§ Request: From the records below, copy each line that has the word "Дивеев" in it.

%%

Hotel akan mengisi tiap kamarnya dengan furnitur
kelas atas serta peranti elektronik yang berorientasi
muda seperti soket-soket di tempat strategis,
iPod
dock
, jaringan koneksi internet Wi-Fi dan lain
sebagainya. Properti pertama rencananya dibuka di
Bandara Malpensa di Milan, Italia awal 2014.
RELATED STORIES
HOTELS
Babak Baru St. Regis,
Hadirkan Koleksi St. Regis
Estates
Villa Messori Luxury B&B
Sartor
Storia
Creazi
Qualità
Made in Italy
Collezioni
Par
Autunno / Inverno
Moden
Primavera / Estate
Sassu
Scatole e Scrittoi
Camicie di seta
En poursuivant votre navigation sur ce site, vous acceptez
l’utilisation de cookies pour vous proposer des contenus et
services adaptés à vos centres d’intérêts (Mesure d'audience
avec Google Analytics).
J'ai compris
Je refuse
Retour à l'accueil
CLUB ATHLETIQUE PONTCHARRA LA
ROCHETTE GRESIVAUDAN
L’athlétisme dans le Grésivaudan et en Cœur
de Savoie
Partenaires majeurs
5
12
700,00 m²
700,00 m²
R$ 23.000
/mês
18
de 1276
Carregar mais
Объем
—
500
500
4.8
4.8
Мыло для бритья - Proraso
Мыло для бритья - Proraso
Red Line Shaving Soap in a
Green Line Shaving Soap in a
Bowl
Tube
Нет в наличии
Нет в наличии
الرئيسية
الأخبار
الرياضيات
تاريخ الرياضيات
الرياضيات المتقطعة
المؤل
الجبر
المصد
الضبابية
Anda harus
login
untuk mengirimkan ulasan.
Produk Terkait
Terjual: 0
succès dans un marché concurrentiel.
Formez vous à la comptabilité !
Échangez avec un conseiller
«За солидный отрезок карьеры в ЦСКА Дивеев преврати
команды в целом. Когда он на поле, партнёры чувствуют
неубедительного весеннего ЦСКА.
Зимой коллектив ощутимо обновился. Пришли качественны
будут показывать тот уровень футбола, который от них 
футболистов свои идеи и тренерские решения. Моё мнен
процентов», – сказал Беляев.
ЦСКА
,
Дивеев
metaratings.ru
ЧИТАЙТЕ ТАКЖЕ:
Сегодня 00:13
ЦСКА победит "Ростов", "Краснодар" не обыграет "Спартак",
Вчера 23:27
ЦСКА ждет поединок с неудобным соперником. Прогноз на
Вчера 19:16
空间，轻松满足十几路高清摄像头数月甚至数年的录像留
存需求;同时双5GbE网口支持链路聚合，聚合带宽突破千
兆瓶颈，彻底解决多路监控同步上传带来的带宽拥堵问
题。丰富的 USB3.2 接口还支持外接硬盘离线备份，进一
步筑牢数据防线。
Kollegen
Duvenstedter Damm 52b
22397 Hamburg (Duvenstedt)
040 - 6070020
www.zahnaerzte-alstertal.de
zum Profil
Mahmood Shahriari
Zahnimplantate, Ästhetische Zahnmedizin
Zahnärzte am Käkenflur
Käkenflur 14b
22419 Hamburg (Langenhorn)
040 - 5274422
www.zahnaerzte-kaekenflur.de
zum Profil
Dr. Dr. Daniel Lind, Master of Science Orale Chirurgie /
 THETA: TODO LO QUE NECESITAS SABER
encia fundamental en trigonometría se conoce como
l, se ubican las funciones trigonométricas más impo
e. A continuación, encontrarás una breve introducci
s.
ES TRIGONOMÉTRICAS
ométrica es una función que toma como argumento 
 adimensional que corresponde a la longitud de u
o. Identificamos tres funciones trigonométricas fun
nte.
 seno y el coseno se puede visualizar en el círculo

%%

§ Reply:
«За солидный отрезок карьеры в ЦСКА Дивеев преврати
Дивеев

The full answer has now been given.